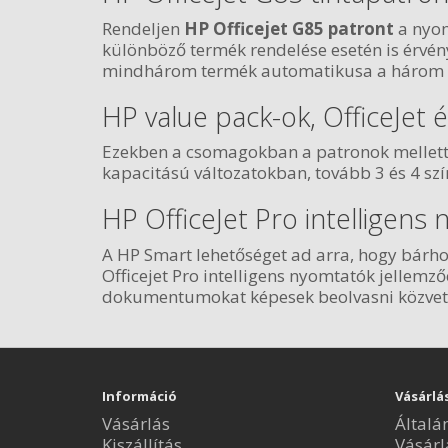
Rendeljen
HP Officejet G85 patront
a nyom
különböző termék rendelése esetén is érvény
mindhárom termék automatikusa a három d
HP value pack-ok, OfficeJet
Ezekben a csomagokban a patronok mellett a
kapacitású változatokban, tovább 3 és 4 szí
HP OfficeJet Pro intelligens
A HP Smart lehetőséget ad arra, hogy bárho
Officejet Pro intelligens nyomtatók jellem
dokumentumokat képesek beolvasni közvetlen
Információ
Vásárlá
Vásárlás
Általá
Kiszállítás
Vásárl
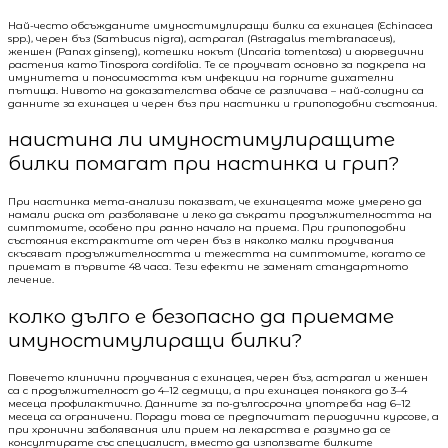
Най-често обсъжданите имуностимулиращи билки са ехинацея (Echinacea
spp.), черен бъз (Sambucus nigra), астрагал (Astragalus membranaceus),
женшен (Panax ginseng), котешки нокът (Uncaria tomentosa) и аюрведични
растения като Tinospora cordifolia. Те се проучват основно за подкрепа на
имунитета и поносимостта към инфекции на горните дихателни
пътища. Нивото на доказателства обаче се различава – най-солидни са
данните за ехинацея и черен бъз при настинки и грипоподобни състояния.
наистина ли имуностимулиращите
билки помагат при настинка и грип?
При настинка мета-анализи показват, че ехинацеята може умерено да
намали риска от разболяване и леко да съкрати продължителността на
симптомите, особено при ранно начало на приема. При грипоподобни
състояния екстрактите от черен бъз в няколко малки проучвания
скъсяват продължителността и тежестта на симптомите, когато се
приемат в първите 48 часа. Тези ефекти не заменят стандартното
лечение.
колко дълго е безопасно да приемаме
имуностимулиращи билки?
Повечето клинични проучвания с ехинацея, черен бъз, астрагал и женшен
са с продължителност до 4–12 седмици, а при ехинацея понякога до 3–4
месеца профилактично. Данните за по-дългосрочна употреба над 6–12
месеца са ограничени. Поради това се предпочитат периодични курсове, а
при хронични заболявания или прием на лекарства е разумно да се
консултирате със специалист, вместо да използвате билките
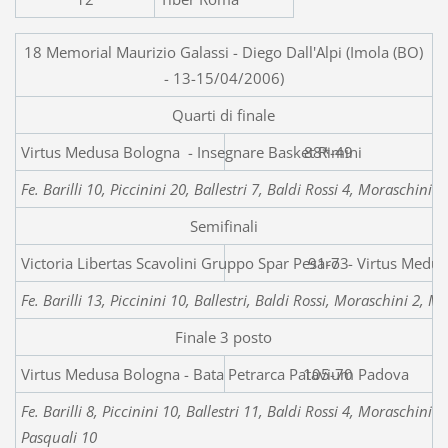
18 Memorial Maurizio Galassi - Diego Dall'Alpi (Imola (BO)
- 13-15/04/2006)
Quarti di finale
Virtus Medusa Bologna - I
88*-49
Fe. Barilli 10, Piccinini 20, Ballestri 7, Baldi Rossi 4, Moraschini 
Semifinali
Victoria Libertas Scavolini Gruppo Spar Pesaro - Virtus Medu
91-73
Fe. Barilli 13, Piccinini 10, Ballestri, Baldi Rossi, Moraschini 2, M
Finale 3 posto
Virtus Medusa Bologna - Bata Petrarca Patavium Padova
105-70
Fe. Barilli 8, Piccinini 10, Ballestri 11, Baldi Rossi 4, Moraschini 
Pasquali 10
• • •
§ **What the task requires**: Whenever a line in the records contains the word "Ballestri", copy that line.

§ **Task response**:
Fe. Barilli 10, Piccinini 20, Ballestri 7, Baldi Rossi 4, Moraschini 
Fe. Barilli 13, Piccinini 10, Ballestri, Baldi Rossi, Moraschini 2, M
Fe. Barilli 8, Piccinini 10, Ballestri 11, Baldi Rossi 4, Moraschini 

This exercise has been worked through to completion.